Paul helps Hornets sting the Warriors Baron's bested in duel of All-Star candidates​
*OAKLAND — Warriors guard Baron Davis' campaign for a berth in the All-Star Game doesn't include any mock YouTube advertisements such as the hilarious used-car salesman spoof that Toronto Raptors forward Chris Bosh cut in an attempt to win votes. 
Instead, Davis' chances of becoming an All-Star for the third time in his NBA career will be carried purely by his production on the floor each night. 

And while he did his part numerically Friday night, his counterpart from New Orleans, Chris Paul, made the bigger impression on the voting public. 

Paul scored 24 points and added 13 assists and did the bulk of his damage — 11 points and four assists — in the final quarter as the Hornets ran away with their first meeting against the Warriors this season, 116-104 at Oracle Arena. 

"That was quite a performance we just witnessed," Warriors coach Don Nelson said. "We just didn't play at a high enough level. And even if we would have, I'm still not sure we would have won." 

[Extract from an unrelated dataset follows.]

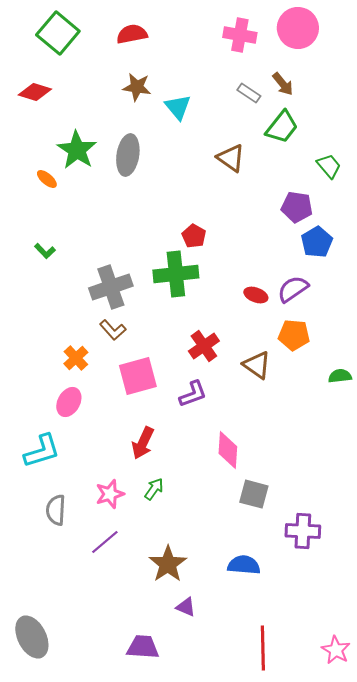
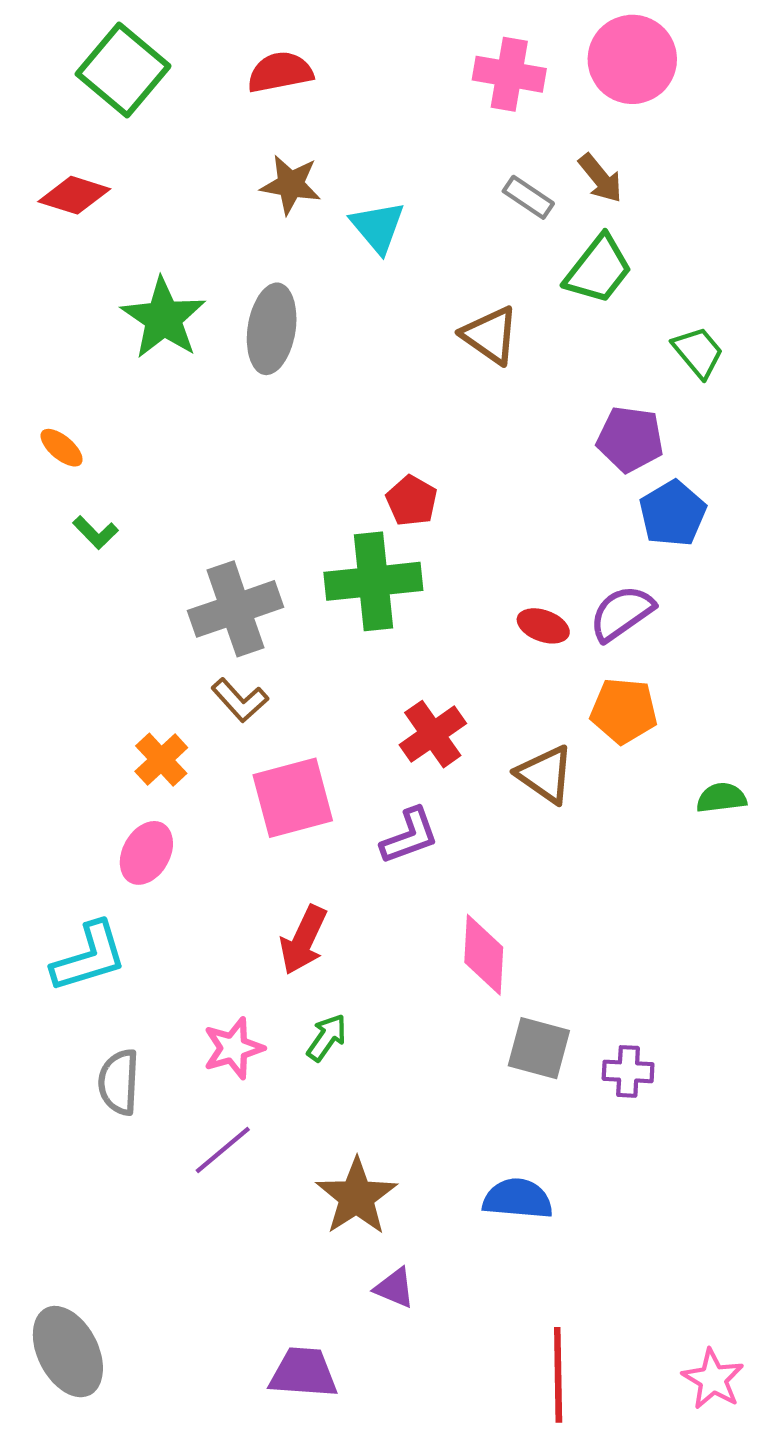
orange ellipse: (47, 179) -> (62, 448), moved
purple cross: (303, 531) -> (628, 1071), moved, size x0.7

The Hornets' rugged front line looked like a trio of All-Stars in its own right — forwards Peja Stojakovic and David West combined for 44 points and 11 rebounds, while center Tyson Chandler ran roughshod through the paint on his way to a season-high-tying 22 rebounds and a season-high 22 points. *

http://www.insidebayarea.com/warriors/ci_7889712



> _"Chris Paul is as close to Steve Nash as you're going to get for a while, and he's going to be quite the player for a long, long time," Nelson said._


----------



## Diable (Apr 26, 2005)

I read one of those articles...It said that Davis won the individual matchup...He had two more points,five fewer assists and played over 10 minutes more.Baron outflopped him though.


----------



## girllovesthegame (Nov 3, 2005)

Tyson's dunk was Dunk of the Night. He and CP3 really put the exclamation point on the evening with that one. :lol: @ the crowd's reaction. 

Tyson's Dunk of the Night


----------



## girllovesthegame (Nov 3, 2005)

BTW Diable, did you see Baron go head hunting on CP3 at the 2:50 mark in the 4th?


----------